* START Text section *
Sounds like an awesome seminar!   One of my training partners attended it and spoke very highly of it. Hopefully if another one comes around I'll be able to make it.

Mike


----------



## Airyu@hotmail.com (Sep 23, 2003)

Hello Mike,

Sorry for my delay in responding! I have been swamped with seminars and work! I hope we can get together at the next seminar!

All the best

Guro Steve Lefebvre

www.Bujinkandojo.net


----------



## MJS (Sep 23, 2003)

> _Originally posted by Airyu@hotmail.com _
> *Hello Mike,
> 
> Sorry for my delay in responding! I have been swamped with seminars and work! I hope we can get together at the next seminar!
> ...



It would be my pleasure!   My training partner was very impressed with what he saw.  We recently got together for a workout and he was showing me some of the things that were covered.  I have to say that I was also very impressed.  Please let us know of any upcoming seminars!!

Mike


----------



## Airyu@hotmail.com (Sep 24, 2003)

Hello Mike,

Yes, we all had a lot of fun!! The Floro Fighting System, Kalis Ilustrisimo, is very practical, efficient and effective. The body movement on Ray is so....subtle. He can bait you and strike very deceptively. I'll keep you and Henry in the loop! There will be several Sayoc Kali seminars coming up, as well as an Atienza Kali one as well.


Gumagalang
Guro Steve L.

www.Bujinkandojo.net


----------
* END Text section *
* START Listing *
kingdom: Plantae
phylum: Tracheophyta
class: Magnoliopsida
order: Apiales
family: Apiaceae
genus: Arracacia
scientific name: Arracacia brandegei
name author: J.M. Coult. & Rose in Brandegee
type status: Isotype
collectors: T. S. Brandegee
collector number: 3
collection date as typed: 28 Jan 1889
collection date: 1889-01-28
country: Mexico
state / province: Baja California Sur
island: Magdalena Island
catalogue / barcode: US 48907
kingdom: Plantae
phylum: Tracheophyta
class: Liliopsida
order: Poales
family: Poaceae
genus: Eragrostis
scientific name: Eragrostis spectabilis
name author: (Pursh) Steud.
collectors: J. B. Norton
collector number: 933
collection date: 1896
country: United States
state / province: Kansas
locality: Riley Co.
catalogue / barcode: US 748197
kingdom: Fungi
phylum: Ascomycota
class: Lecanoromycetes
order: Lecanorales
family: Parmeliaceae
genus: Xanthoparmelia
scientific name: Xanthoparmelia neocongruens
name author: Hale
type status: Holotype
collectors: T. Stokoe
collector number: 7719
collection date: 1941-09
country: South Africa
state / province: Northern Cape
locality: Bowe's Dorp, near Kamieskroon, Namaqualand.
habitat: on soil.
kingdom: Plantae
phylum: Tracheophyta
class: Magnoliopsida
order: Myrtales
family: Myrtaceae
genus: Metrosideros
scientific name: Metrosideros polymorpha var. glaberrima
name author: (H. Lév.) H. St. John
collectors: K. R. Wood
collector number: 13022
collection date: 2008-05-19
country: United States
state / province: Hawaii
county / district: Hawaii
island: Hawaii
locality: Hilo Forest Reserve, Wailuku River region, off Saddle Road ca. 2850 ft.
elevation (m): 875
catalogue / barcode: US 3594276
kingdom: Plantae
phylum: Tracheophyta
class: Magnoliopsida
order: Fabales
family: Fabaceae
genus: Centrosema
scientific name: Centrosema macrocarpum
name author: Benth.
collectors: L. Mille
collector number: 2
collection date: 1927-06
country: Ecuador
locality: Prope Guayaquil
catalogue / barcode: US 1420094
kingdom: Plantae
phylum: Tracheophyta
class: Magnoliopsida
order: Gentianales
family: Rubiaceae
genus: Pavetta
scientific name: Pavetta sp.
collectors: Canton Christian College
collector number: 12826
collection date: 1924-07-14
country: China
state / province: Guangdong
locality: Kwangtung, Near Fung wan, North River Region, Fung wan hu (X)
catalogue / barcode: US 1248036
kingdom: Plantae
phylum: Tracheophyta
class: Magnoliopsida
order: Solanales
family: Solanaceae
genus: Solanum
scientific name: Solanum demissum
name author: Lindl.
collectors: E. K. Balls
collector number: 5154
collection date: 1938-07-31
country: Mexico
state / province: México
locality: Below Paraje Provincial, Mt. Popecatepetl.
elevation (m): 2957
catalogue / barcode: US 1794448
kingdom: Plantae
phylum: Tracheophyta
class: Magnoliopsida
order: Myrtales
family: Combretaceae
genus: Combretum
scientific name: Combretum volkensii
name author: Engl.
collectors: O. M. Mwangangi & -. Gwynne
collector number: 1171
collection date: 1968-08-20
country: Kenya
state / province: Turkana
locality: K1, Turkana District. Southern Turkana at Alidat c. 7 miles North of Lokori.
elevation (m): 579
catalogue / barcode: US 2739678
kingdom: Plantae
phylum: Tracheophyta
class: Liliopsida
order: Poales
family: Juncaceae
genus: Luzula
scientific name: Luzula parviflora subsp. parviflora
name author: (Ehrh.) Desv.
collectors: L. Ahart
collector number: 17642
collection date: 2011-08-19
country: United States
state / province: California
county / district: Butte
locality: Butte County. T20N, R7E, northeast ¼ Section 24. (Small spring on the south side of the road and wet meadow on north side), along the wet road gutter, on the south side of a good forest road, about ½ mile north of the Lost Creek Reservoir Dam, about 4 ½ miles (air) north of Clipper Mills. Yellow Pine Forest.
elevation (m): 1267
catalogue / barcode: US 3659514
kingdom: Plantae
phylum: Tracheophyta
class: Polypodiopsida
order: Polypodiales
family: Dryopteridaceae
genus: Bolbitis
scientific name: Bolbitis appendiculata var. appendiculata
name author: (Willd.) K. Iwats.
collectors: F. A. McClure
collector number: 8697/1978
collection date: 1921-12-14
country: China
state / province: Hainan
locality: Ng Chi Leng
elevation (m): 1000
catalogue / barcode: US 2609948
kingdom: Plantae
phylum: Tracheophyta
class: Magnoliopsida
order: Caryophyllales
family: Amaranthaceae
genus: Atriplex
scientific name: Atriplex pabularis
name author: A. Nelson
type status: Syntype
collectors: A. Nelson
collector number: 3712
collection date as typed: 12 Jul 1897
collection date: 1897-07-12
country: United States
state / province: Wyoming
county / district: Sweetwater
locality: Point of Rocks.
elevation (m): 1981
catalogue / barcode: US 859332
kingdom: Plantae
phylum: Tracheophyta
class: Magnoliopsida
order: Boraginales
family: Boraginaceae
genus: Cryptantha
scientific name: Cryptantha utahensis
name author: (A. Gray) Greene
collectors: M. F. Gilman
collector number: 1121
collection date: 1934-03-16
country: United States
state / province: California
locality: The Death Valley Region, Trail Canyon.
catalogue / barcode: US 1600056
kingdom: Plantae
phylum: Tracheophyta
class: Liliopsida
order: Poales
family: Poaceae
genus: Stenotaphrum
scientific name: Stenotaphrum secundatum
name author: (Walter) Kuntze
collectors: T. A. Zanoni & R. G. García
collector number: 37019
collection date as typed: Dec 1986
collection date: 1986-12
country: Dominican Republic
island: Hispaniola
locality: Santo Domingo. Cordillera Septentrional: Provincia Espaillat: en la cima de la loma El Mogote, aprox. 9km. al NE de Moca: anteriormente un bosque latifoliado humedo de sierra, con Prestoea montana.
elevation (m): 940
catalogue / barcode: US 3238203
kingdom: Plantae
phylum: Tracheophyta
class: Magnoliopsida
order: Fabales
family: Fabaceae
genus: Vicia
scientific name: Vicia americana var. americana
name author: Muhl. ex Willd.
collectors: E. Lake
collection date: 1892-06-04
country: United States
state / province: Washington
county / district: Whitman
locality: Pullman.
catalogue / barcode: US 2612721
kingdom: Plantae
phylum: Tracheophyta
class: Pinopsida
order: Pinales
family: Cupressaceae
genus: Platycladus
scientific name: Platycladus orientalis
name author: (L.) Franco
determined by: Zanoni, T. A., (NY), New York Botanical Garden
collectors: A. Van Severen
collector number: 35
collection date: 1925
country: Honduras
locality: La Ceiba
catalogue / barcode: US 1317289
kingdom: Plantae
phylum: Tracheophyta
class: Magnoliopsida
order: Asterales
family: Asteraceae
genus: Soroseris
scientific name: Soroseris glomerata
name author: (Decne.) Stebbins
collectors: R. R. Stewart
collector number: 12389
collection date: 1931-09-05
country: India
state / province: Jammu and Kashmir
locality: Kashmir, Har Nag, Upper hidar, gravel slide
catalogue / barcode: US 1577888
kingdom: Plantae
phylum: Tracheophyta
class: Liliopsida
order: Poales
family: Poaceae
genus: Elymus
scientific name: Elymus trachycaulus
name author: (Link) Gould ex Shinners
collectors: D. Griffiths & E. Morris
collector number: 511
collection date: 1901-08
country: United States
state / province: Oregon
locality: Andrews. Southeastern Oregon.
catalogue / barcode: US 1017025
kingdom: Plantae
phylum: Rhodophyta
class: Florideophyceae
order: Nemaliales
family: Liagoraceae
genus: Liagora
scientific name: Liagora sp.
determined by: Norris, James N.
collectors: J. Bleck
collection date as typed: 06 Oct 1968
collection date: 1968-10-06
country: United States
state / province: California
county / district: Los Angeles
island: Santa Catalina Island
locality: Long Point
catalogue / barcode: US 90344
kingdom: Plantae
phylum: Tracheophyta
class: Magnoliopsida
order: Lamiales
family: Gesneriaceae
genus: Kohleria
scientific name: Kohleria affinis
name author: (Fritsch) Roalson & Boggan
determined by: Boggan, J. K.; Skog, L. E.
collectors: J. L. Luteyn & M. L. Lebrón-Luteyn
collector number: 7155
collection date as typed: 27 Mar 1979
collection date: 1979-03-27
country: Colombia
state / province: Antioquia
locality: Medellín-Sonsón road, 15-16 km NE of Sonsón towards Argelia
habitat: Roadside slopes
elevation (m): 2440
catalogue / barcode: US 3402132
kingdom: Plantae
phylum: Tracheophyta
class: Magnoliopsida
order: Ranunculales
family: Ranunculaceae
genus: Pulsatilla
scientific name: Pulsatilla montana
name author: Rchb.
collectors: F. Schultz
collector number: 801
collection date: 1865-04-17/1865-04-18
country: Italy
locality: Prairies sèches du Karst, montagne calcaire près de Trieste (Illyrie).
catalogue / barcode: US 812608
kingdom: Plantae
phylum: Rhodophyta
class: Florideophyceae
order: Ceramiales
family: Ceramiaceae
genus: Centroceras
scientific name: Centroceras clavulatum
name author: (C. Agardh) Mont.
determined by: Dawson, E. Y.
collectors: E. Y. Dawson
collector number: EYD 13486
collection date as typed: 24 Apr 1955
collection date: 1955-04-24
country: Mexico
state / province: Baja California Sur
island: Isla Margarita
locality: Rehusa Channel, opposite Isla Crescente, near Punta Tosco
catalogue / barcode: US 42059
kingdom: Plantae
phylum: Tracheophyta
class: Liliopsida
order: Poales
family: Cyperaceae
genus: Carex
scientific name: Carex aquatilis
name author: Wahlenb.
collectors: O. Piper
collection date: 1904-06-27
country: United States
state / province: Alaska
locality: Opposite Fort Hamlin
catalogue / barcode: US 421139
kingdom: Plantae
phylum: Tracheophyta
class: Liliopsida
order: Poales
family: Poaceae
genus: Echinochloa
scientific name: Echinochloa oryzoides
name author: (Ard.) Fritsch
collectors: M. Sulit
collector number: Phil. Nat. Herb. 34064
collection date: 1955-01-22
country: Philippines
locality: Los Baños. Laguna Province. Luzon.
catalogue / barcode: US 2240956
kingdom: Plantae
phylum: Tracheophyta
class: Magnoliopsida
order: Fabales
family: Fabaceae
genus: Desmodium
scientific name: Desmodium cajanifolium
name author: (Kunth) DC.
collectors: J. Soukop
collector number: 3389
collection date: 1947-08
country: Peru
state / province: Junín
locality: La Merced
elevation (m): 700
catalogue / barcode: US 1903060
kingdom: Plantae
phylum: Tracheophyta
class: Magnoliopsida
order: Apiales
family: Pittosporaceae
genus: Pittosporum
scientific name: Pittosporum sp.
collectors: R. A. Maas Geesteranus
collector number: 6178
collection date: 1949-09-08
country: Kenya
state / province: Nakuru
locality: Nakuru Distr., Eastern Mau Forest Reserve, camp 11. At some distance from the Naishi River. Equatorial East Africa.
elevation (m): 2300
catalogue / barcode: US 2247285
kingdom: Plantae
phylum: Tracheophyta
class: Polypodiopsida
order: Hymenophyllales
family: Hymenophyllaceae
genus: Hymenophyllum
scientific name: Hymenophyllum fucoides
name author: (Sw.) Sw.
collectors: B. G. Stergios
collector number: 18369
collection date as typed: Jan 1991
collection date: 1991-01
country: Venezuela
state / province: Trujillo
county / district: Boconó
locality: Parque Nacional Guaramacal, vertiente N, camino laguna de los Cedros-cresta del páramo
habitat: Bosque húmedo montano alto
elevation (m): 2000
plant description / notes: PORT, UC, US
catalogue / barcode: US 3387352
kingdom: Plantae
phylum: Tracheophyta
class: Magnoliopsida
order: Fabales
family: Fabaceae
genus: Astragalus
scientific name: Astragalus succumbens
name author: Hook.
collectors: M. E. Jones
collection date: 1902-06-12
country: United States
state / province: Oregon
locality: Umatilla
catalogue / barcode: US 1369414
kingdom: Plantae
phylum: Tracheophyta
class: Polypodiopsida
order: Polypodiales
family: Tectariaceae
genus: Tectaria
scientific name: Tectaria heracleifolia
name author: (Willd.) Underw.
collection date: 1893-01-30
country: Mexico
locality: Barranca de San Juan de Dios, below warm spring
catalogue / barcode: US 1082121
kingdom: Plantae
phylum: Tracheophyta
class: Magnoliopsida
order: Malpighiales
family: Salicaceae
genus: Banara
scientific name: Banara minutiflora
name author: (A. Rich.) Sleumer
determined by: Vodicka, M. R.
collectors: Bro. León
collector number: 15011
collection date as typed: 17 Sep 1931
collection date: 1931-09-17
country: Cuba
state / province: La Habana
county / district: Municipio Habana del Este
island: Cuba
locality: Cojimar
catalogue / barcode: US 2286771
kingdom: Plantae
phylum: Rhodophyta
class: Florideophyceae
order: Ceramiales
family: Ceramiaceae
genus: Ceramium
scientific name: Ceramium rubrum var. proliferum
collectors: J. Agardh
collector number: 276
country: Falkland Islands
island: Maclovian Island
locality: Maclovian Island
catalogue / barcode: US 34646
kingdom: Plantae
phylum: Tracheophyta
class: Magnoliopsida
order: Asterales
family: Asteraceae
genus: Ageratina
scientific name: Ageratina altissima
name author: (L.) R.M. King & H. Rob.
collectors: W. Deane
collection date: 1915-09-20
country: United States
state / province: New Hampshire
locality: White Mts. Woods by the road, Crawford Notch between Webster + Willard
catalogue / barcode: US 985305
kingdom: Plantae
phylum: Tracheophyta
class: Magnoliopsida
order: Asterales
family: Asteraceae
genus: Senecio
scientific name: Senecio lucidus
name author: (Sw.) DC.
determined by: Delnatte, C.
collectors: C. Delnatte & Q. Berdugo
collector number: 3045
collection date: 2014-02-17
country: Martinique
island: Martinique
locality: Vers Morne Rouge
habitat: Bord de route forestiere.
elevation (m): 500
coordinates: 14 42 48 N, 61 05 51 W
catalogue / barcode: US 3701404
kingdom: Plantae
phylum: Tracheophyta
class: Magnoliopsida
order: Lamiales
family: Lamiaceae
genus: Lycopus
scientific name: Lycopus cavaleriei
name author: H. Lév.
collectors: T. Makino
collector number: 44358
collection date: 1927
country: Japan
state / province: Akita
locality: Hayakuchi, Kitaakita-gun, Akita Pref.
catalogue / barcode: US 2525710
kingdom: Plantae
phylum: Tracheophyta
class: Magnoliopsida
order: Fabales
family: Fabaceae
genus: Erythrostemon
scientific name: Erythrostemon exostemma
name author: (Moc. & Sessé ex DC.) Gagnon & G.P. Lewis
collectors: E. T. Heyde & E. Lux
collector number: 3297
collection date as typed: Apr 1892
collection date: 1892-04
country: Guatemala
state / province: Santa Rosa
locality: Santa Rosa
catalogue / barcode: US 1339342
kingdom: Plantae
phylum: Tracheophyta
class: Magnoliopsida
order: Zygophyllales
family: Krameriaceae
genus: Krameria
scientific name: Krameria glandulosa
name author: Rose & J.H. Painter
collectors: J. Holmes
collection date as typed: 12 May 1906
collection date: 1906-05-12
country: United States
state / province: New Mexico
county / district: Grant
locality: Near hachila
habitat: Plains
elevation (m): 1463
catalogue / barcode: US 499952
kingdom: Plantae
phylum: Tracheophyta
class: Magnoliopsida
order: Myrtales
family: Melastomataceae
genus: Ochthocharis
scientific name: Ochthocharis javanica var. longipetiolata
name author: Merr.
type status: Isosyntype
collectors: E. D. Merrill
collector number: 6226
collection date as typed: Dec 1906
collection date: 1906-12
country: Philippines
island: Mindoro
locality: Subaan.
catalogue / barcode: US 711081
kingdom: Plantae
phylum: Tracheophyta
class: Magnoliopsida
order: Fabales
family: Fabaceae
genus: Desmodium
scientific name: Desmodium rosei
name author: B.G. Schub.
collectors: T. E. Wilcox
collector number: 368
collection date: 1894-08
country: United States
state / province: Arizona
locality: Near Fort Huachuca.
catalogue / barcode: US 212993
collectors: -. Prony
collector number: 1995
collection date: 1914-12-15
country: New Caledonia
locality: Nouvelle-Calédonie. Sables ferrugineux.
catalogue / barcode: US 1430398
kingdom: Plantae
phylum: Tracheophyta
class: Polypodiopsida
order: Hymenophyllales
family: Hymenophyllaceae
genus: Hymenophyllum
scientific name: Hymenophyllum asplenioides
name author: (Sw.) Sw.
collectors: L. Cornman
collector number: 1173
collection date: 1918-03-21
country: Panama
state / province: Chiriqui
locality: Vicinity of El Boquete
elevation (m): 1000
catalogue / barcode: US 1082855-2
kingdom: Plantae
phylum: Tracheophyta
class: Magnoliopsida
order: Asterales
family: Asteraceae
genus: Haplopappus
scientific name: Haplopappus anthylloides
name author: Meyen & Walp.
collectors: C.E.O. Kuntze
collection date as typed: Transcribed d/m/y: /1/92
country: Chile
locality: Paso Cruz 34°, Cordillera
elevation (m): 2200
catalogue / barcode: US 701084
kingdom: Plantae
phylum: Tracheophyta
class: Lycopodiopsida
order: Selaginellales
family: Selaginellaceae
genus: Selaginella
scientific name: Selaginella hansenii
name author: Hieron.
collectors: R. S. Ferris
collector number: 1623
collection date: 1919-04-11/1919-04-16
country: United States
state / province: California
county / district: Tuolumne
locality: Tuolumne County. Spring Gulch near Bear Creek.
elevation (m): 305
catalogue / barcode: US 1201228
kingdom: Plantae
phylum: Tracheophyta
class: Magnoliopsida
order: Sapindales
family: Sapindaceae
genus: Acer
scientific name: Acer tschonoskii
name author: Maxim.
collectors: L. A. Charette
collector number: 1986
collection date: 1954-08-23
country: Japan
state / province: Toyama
* END Listing *
**Challenge 1**.
In the forum thread, which fighting system is called practical, efficient and effective?
**Challenge 2**.
Render this sentence from the forum thread in Spanish: "He can bait you and strike very deceptively."
The rows are separate material and have no connection to the forum thread.

**Correct result 1**.
The Floro Fighting System, Kalis Ilustrisimo.

**Correct result 2**.
Puede provocarte y golpear de manera muy engañosa.